A tight race in America’s car country

Republican candidate Donald Trump has been making steady headway in Michigan

November 06, 2016 11:27 pm | Updated December 04, 2021 11:00 pm IST - Washington

After 1988, no Republican presidential candidate has won Michigan but the State that has 16 electoral college votes is in play this Tuesday. What makes the State an unusual cliffhanger is the fact that 13 percent voters polled as undecided four days ahead of voting, even as Republican nominee Donald Trump is making steady headway, according to a Detroit Free Press poll.

Michigan will be one of the three States in which Democratic nominee Hillary Clinton will campaign on Monday, a day ahead of the voting day. It will be also on the list of four States in which Mr. Trump will campaign on Monday.

It is in this city that Henry Ford pioneered standardised manufacturing that was at the core of the economic model that sustained Franklin Roosevelt’s New Deal politics. The collapse of the automobile industry was the starkest demonstration of the lingering crisis in American economy and politics. President Barack Obama turned around the automobile industry, and Detroit is limping back. But limping, it still is – and that explains the difficulties of Ms. Clinton who is accused by Mr. Trump of promoting the trade deals that led to the collapse of U.S automobile manufacturing.

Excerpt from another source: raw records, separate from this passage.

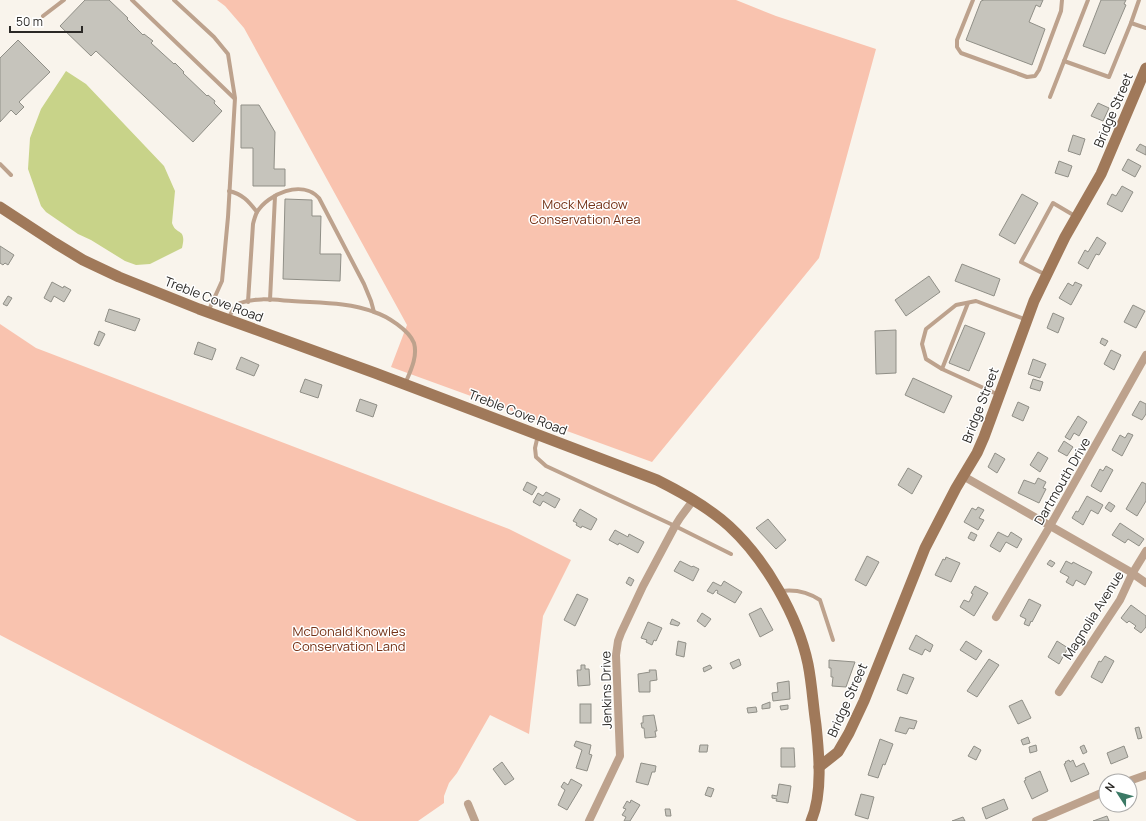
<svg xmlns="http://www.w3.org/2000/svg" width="1146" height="821" viewBox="0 0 1146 821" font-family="Manrope,sans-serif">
<rect width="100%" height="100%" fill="#f9f4ec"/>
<g fill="#f9c3af">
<polygon points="217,0 736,0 776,16 876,49 819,258 652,462 391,367 407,325 244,28 225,6"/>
<polygon points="0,324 36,348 509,529 571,560 543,616 529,734 490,715 457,773 449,783 444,796 444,803 418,821 357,821 0,635"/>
</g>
<path fill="#c8d389" d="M66 71 86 84 164 166 175 191 172 223C176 236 187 227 182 248L150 264 136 265 125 261 91 240 78 234 46 212 41 206 28 169 30 138 41 109Z"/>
<g fill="#c6c4bc" stroke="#908f87">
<polygon points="85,0 109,0 128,18 127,19 143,35 144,34 153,41 151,43 174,64 175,63 184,72 183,73 207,96 208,95 215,101 214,103 222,111 193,142 96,51 91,56 60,26"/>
<polygon points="984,0 1043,0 1040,7 1036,5 1029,22 1045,29 1032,65 966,40 981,1"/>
<polygon points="1101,0 1126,0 1124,4 1126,5 1105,54 1083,46"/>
<polygon points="18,40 50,72 19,102 24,107 16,115 11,110 0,122 0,58"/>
<polygon points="1098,103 1109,108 1103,121 1091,116"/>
<polygon points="241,105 259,105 275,132 274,169 285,169 285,186 253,186 253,148 241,148"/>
<polygon points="1073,135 1085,139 1080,155 1068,151"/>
<polygon points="1140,144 1146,147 1146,155 1136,150"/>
<polygon points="1128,159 1141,166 1135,177 1122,170"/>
<polygon points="1059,161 1072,166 1068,177 1055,173"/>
<polygon points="1122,186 1133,192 1122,212 1107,204 1112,194 1116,196"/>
<polygon points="1022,194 1038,203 1015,244 999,235"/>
<polygon points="285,199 312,200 312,216 321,216 320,254 341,254 340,281 283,279"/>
<polygon points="1097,237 1106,243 1099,255 1096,254 1088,269 1078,263 1085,250 1088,252"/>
<polygon points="0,246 14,255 8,265 5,263 3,265 0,263"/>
<polygon points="962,264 1000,279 994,296 955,281"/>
<polygon points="929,276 940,292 906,316 895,300"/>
<polygon points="52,282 63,288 64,286 71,290 64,302 54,296 51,302 44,298"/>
<polygon points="1075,282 1082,285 1071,305 1059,298 1068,283 1073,286"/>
<polygon points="8,296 12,298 7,306 3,304"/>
<polygon points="1133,305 1145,311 1136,328 1124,322"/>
<polygon points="109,309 140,319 135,331 105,321"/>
<polygon points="1053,313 1064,318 1058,333 1047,328"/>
<polygon points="965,325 985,333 969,371 949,363"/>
<polygon points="896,330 896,373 876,374 875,331"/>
<polygon points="99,331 105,334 99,346 94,344"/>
<polygon points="1102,338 1108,341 1105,346 1100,343"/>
<polygon points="198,342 216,349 212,360 194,354"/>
<polygon points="1111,350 1121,355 1114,370 1104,364"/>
<polygon points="241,357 259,365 254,376 236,369"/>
<polygon points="1033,359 1046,364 1040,378 1028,374"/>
<polygon points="913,378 952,396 944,413 905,395"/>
<polygon points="305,379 322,385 318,398 300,392"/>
<polygon points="1033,379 1043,382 1040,391 1030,388"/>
<polygon points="360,399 377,405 373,417 356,411"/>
<polygon points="1140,401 1146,404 1146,414 1142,420 1132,415"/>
<polygon points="1018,402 1029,407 1023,421 1012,416"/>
<polygon points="1078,416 1087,422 1079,436 1074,433 1070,440 1065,437"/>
<polygon points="1128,433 1133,435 1122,456 1112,450 1120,435 1125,438"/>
<polygon points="1064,441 1073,447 1067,456 1058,451"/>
<polygon points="1038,452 1048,458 1040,472 1030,465"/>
<polygon points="995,453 1005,459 997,473 988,467"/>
<polygon points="1106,466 1113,470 1101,492 1091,486 1100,469 1103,471"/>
<polygon points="908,468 922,476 912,494 898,485"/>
<polygon points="1038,478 1046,482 1043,488 1046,489 1039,503 1018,493 1024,480 1035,484"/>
<polygon points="527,482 537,487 532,495 523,490"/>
<polygon points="1142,482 1146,484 1146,501 1137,516 1126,509"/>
<polygon points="546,492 560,499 555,508 543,501 540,506 533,502 538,493 543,496"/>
<polygon points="1087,496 1103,505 1098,514 1091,510 1083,525 1072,518 1076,511 1078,512"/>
<polygon points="1109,502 1115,506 1111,512 1105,508"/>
<polygon points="978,507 984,510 979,518 984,520 978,530 964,522 972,508 976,510"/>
<polygon points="580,509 597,519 591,530 582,526 581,528 576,525 577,523 573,521"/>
<polygon points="768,519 786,540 776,549 756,528"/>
<polygon points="1120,523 1144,539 1139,546 1128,539 1125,543 1112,535"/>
<polygon points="615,530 628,537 629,534 644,542 638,553 619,543 618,545 609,540"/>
<polygon points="971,532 977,535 974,541 968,538"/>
<polygon points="998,532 1008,537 1011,532 1022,539 1017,548 1006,542 1000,552 990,546"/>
<polygon points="867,556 879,562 866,586 855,580"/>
<polygon points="946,557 960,563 951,582 935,575 943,559 945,560"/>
<polygon points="1050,560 1055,563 1052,567 1047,564"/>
<polygon points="680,561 692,567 693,566 699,569 693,581 674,571"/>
<polygon points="1066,561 1072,564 1073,562 1092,572 1085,585 1076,580 1073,586 1066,582 1069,577 1060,572"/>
<polygon points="629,577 634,580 631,586 626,583"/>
<polygon points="724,581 742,592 735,603 717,593 718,591 716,590 713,594 707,591 713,582 721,586"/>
<polygon points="975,586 988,593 974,616 960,607 964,600 969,602 973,594 971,593"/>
<polygon points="577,594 588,599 575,626 564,620"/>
<polygon points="1029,599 1041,605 1032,622 1031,621 1029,626 1024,624 1026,619 1020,616"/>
<polygon points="1131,605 1146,616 1146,627 1141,633 1134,628 1136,626 1129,621 1127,623 1121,618"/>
<polygon points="761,608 773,630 760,637 749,614"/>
<polygon points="702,613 711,619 705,627 697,621"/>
<polygon points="672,619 680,623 678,626 670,624"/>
<polygon points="648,622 662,628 656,641 654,640 652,645 646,642 647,640 641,638"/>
<polygon points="916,635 933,645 930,652 925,649 922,655 909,649"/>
<polygon points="678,641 686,643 684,657 676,655"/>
<polygon points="966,641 982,651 976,660 960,650"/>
<polygon points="1057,641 1068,648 1059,664 1048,657"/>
<polygon points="1105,656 1114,661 1102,683 1091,677 1099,661 1101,662"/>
<polygon points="739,659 741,665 733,669 730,663"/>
<polygon points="989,659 999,665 977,697 967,691"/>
<polygon points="829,660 855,662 846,687 832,686 833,677 831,677 831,668 829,668"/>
<polygon points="581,665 585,665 585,669 589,669 590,685 578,686 577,670 581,670"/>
<polygon points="710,665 712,668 704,672 703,668"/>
<polygon points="649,670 656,670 657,680 650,681 650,692 639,692 638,674 650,672"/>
<polygon points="903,674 914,678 907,694 897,690"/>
<polygon points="789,681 790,699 773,701 772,693 778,692 777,683"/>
<polygon points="1022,700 1031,718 1018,724 1009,706"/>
<polygon points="770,702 770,708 762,709 762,705"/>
<rect x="580" y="704" width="11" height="19"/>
<polygon points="788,705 788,709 781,710 780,706"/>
<polygon points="756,707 757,712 748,713 747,708"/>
<polygon points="654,715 657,731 655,731 656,737 645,738 644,728 642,728 641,723 643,723 643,716"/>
<polygon points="900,717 917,721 914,729 909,728 906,734 895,731"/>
<polygon points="1139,727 1142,738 1138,739 1135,728"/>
<polygon points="1028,737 1030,743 1023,745 1021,740"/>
<polygon points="880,739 893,744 885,765 883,764 878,778 868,775"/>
<polygon points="576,741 591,745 589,754 592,755 587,771 576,768 582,750 574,746"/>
<polygon points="700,745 708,745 707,752 699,752"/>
<polygon points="1036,745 1037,751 1030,753 1029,747"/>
<polygon points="1084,745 1087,752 1083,754 1080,747"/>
<polygon points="974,746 981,750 976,760 968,756"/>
<polygon points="1124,746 1128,757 1111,764 1107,753"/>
<polygon points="781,748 794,748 795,767 781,767"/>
<polygon points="1069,760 1070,762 1073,760 1076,767 1084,763 1089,774 1071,782 1064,764 1066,763 1065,762"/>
<polygon points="502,762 514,779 505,785 493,769"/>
<polygon points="641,763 656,766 655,772 652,772 648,785 636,782"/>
<polygon points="1040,771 1048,791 1032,799 1024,781 1026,780 1025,778"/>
<polygon points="571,779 582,785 567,810 558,805 565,790 561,787 564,782 568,785"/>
<polygon points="779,784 791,786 788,803 776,801 777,799 772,798 772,795 777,796"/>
<polygon points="708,787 714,789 711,797 705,795"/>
<polygon points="861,794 874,797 868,819 855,815"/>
<polygon points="1004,799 1008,809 986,819 982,808"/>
<polygon points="631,800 640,805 630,821 624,821 626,817 622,815 626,809 623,808 627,801 630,803"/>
<polygon points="665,809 670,809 671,816 666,816"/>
<polygon points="1107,816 1109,821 1093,821"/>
<polygon points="963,817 965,821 952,821"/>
</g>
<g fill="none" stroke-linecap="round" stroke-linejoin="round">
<g stroke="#bda28d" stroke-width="4">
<polyline points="132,0 234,98"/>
<polyline points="174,0 214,37 228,54 235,98 228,217 222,281 208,312"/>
<polyline points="973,0 957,40 957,47 961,53 1027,77 1035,76 1039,70 1061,11 1062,0"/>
<polyline points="1139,0 1131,23 1146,28"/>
<polyline points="43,16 64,0"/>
<polyline points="1064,61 1109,77 1131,23"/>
<polyline points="1050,97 1088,0"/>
<polyline points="0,164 11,175"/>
<path d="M229 191C243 194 249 202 257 212"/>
<polyline points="1046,275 1021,262 1053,203 1075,216"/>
<polyline points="270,300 275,196"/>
<path d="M248 302 253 224C254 220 255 216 257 212 268 194 302 179 319 198L364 284 371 301 374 312"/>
<path d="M228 319C231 313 234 306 240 303 256 297 276 300 292 301 319 303 348 302 374 312 387 316 409 330 414 343 418 357 410 372 405 384"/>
<polyline points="942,369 968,303"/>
<polyline points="999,395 942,369 926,359 922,344 926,329 956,305 976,301 1027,320"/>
<polyline points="538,435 535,448 536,457 546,466 675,526 731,554"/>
<path d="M781 591C796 589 808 592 820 600L833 640"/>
</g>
<g stroke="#bda28d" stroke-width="8">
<polyline points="963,476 1129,571 1146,583"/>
<polyline points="996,617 1050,526 1146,355"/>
<polyline points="1059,692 1120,600 1132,574 1146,551"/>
<polyline points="1129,781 1146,775"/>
<polyline points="468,804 475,821"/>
<polyline points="589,821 620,756 616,655 618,641 621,633 643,586 675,526 680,518 694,499"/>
<polyline points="1036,821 1106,791"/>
</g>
<g stroke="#a0795a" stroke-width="11">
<path d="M0 207 55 243 83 260 119 277 199 309 375 373 657 480C683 493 708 507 729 526 765 559 798 616 808 664 812 684 813 705 816 725 819 753 823 794 811 821"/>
<polyline points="819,767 838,752 849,733 864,701 925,548 956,488 977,453 984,437 1034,301 1065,237 1101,174 1146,68"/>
</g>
</g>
<g text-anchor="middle" stroke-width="3" stroke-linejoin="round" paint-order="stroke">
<g font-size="13" fill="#2b2926" stroke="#fff">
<text transform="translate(1113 110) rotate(-67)" y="5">Bridge Street</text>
<text transform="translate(214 299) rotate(21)" y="5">Treble Cove Road</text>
<text transform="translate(980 405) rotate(-69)" y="5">Bridge Street</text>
<text transform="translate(518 412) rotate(21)" y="5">Treble Cove Road</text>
<text transform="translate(1062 481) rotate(-60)" y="5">Dartmouth Drive</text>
<text transform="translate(1093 615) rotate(-58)" y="5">Magnolia Avenue</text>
<text transform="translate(606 690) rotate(-91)" y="5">Jenkins Drive</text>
<text transform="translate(847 700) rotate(-66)" y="5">Bridge Street</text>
</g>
<g font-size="13" fill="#743217" stroke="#fff">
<text x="585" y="209">Mock Meadow<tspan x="585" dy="15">Conservation Area</tspan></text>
<text x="349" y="636">McDonald Knowles<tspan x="349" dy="15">Conservation Land</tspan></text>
</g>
</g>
<g transform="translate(1118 793) rotate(306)"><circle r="19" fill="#ffffff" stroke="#aaa9a8"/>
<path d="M0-3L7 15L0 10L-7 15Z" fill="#3b7965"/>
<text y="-6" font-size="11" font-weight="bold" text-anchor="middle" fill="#2b2926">N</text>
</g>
<path d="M10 26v6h72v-6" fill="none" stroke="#2b2926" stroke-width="2"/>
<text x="16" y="26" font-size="12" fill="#2b2926" stroke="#ffffff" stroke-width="3" paint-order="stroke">50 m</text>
</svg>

In a suburban mixed race neighbourhood, Pastor Michael R Jones has seen the painful decline and the stuttering recovery of his congregation, along with the automobile industry. “Offerings became a trickle, then we began getting distress calls for help,” he recalls the worse days, when he took up a part-time job to survive. There is enough offering in the church to keep him going, but that is only because more people have joined the parish, the pastor said. “People are not in a position to put the same amount in the offering plate as they used to do before 2008,” he said. The community kitchen that he helps manage, brings him face to face with day to day poverty in this once prosperous city. “The face of poverty has changed. You have all races and all types of people who are at the community kitchen, in some cases, even though many do two jobs,” the pastor said. Members of the parish would be evenly divided between Ms. Clinton and Mr. Trump, he feels.

DeWit McGowan is an African American union activist who works for General Motors, one of the companies that got back on its feet thanks to Mr. Obama’s measures. “The Republicans did not support the package for the industry. But we had faith in the Presidency and the Democrats as a whole. The recovery is real and we can feel it. It is ok to go grocery shop a little a better, buy some more clothes,” Mr. McGowan, who lost his job during the downturn, says. He believes it is wrong to blame Ms. Clinton for the trade deals that undercut the city’s manufacturing base. “She knows the problems with the trade deals and I am confident that she will make changes in those deals,” he says, adding that Mr. Trump will have no takers among the African American community. But the fact that there is a contest in Michigan a day ahead of the polling is a significant indicator.